El mismo camarero que nos atendió en la Gran Vía me sacó de dudas, al advertirnos que no podíamos tardar mucho en irnos, pues el Capitán de la III Región militar había decretado el toque de queda y a las ocho el pub debía estar cerrado. Dudé si correr a casa para triturar mi carné como Secretario del Frente de Lucha Universitario del PSP, que guardaba por romanticismo más de dos años después de que lo absorbiera el PSOE, pero opté por renunciar a mi compañía y partir hacia Radio Valencia, donde me podrían informar mejor, antes de comenzar a poner discos como cada día. La policía militar me franqueó la puerta, mientras sonaba tan solo mi taquicardia y la música clásica con la que José Luis Palmer intercalaba la lectura repetida del bando que había dictado un golpista Milans del Bosch, luciendo tres estrellas de cuatro puntas.

La lenta vuelta a casa en la medianoche, con el asfalto de la calle levantado por los carros de combate y la artillería apostada en los edificios nobles del centro, que parecían más sombríos que nunca, me permitió reparar en la penumbra de una ciudad aterrorizada. Por las rendijas de las ventanas apenas pasaba el temor de que pudiera reeditarse un conflicto que seguía vivo en la memoria de la gente y una dictadura que aún podía cumplir con la amenaza que Vizcaíno Casas convirtió en ‘best seller’.
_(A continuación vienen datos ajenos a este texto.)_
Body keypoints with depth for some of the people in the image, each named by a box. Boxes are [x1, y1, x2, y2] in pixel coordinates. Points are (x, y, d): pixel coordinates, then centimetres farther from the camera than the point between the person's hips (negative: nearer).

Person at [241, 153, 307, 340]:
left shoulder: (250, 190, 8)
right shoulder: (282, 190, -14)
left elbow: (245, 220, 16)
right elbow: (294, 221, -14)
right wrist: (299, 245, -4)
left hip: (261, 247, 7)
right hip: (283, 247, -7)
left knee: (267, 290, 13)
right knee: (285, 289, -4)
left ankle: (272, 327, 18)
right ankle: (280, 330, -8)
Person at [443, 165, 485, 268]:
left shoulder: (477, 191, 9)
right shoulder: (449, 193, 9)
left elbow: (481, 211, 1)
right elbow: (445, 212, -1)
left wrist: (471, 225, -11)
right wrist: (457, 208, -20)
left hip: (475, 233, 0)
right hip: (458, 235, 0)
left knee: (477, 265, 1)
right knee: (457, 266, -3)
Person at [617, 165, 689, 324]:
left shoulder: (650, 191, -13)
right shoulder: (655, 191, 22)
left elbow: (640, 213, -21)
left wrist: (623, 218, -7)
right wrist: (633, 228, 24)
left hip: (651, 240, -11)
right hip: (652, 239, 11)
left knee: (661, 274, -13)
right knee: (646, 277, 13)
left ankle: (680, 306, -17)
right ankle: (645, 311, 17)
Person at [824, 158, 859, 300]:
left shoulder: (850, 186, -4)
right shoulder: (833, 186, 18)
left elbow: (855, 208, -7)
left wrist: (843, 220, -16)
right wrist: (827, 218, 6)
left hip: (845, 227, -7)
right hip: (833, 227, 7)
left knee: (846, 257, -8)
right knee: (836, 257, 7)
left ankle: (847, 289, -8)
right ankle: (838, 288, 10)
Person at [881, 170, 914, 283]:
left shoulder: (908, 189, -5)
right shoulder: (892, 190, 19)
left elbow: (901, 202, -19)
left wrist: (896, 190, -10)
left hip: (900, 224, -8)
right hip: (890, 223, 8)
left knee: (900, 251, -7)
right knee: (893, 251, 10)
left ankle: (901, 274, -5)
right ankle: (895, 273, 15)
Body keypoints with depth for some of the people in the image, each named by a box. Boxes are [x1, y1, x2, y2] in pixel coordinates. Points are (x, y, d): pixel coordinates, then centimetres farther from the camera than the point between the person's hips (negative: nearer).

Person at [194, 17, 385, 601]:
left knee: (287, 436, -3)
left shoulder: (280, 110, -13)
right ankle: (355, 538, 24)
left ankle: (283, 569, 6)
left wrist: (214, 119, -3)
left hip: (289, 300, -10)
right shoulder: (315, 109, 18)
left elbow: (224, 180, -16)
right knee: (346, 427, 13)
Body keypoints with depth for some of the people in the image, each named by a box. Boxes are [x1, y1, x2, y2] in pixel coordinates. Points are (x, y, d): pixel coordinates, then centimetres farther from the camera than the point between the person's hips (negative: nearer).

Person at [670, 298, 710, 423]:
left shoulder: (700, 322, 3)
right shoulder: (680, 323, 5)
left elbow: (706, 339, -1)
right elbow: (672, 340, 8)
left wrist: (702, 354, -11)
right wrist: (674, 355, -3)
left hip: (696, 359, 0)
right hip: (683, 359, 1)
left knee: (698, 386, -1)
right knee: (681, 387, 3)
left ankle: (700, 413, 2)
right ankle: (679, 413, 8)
Sólo aquella investidura tardía, que concluyó en la presidencia más corta de nuestra transición, me pareció precedida de un periodo más largo y tenso que el que podría concluir el mes próximo en las Cortes, apenas unos días después de que rememoremos aquel 23F de 1981. No puedo negar que albergo grandes dudas de que los actuales dirigentes logren el consenso necesario para evitar unas nuevas elecciones, en una demostración frustrante de que sólo han pasado 35 años desde que resucitara nuestra democracia. Baste con recordar que la semana entrante también batiremos el record de tiempo transcurrido entre las elecciones y la investidura, que ostenta José María Aznar desde 1996, al precisar 66 días para alcanzar el respaldo de Coalición Canaria, CiU y PNV. Mi memoria mantiene viva la experiencia de aquella tarde en la que se puso en peligro la restauración de la libertad y la convivencia en paz de una sociedad civilizada. Un recuerdo, casi prehistórico, que decayó en intensidad en un desaparecido restaurante de Mahón, cuando pude brindarle mi admiración a Manuel Gutierrez Mellado, por compartir con Adolfo Suárez el símbolo de la firmeza constitucional frente a cualquier tipo de absolutismo. Un riesgo de involución que no ha desaparecido, porque algunos dirigentes políticos quizá no saben valorar o no vivieron lo que pudimos perder aquellos días de febrero.